O dólar à vista encerrou as negociações a R$ 5,4431, com baixa de 0,35%. Os investidores reagiram ao Índice de Atividade Econômica
Por Misto Brasil – DF
Depois de uma breve recuperação, o Ibovespa voltou ao tom negativo, acompanhando o desempenho dos índices em Wall Street.
Nesta quinta-feira (16), o principal índice da bolsa brasileira terminou o pregão com queda de 0,28%, aos 142.200,02 pontos.
O dólar à vista encerrou as negociações a R$ 5,4431, com baixa de 0,35%.
No cenário doméstico, os investidores reagiram ao Índice de Atividade Econômica (IBC-Br).
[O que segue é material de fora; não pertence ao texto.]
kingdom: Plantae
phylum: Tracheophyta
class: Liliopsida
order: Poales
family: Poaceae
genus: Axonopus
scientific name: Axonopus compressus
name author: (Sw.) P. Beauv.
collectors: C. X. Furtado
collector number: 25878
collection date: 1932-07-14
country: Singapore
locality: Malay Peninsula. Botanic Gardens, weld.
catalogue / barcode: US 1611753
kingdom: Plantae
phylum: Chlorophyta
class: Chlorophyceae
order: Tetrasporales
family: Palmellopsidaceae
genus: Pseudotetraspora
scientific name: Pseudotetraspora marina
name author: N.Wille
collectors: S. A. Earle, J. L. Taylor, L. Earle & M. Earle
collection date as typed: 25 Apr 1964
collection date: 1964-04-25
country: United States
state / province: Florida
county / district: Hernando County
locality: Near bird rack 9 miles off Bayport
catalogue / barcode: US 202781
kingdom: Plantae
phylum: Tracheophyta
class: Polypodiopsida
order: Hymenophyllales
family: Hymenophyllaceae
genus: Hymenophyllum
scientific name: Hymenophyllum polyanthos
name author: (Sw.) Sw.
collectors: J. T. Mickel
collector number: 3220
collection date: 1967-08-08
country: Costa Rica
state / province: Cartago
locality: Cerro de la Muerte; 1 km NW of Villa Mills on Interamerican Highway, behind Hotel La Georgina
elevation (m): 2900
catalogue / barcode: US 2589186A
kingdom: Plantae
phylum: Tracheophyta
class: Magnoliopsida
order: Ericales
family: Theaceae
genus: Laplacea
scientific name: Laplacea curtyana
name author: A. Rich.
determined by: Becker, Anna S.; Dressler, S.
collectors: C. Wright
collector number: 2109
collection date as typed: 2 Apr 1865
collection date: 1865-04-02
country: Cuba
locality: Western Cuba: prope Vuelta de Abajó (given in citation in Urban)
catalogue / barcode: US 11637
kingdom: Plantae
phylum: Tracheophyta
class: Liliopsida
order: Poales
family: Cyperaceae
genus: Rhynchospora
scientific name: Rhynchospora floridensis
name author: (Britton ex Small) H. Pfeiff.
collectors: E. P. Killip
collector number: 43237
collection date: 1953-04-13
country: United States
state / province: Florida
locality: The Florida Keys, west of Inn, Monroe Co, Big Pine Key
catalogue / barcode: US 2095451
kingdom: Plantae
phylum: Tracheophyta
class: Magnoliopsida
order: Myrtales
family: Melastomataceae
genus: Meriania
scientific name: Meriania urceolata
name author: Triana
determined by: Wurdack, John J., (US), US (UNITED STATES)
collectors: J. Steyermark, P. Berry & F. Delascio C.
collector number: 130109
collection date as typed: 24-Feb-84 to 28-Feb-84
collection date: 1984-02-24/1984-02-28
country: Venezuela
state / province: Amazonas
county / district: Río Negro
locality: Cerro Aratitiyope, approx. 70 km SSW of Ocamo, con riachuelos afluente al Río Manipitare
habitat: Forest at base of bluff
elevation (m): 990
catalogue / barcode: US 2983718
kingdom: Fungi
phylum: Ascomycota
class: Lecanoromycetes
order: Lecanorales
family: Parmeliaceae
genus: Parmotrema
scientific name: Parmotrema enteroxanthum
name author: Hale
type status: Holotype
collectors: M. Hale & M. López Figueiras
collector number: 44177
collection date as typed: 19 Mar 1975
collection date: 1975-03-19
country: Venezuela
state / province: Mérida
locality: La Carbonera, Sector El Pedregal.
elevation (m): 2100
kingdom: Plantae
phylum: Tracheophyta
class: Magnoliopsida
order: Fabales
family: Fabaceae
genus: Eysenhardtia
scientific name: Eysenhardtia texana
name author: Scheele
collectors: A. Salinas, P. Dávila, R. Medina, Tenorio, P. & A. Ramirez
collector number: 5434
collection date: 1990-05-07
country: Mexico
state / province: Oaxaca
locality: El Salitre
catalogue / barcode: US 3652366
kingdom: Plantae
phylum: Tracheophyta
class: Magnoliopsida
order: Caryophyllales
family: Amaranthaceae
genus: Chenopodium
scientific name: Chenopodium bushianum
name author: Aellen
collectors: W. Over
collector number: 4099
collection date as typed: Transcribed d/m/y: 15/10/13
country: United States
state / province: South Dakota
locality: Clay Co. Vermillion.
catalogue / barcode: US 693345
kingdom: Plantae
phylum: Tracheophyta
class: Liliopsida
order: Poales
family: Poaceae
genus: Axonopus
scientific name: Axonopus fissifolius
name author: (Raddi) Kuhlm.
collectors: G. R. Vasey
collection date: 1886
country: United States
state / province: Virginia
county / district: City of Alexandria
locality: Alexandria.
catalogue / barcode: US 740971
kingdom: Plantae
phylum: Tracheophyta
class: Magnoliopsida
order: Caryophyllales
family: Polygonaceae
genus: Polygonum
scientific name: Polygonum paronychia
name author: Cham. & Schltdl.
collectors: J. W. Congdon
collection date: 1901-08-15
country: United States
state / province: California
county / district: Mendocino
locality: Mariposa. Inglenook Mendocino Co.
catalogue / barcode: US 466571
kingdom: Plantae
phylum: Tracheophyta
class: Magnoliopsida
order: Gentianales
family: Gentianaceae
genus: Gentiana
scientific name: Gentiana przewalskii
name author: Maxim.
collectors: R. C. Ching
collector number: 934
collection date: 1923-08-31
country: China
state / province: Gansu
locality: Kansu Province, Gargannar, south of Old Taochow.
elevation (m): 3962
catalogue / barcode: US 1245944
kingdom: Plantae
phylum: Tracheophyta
Considerado a prévia do Produto Interno Bruto (PIB), o dado teve um avanço de 0,4% em agosto em relação ao mês anterior, em dado dessazonalizado, segundo o Banco Central (BC).
O resultado ficou abaixo da expectativa em pesquisa da Reuters de alta de 0,6%, depois de recuo de 0,52% em julho (dado revisado).
Na comparação com agosto do ano anterior, o IBC–Br teve alta de 0,1%, enquanto no acumulado em 12 meses registrou um ganho de 3,2%, de acordo com números não dessazonalizados.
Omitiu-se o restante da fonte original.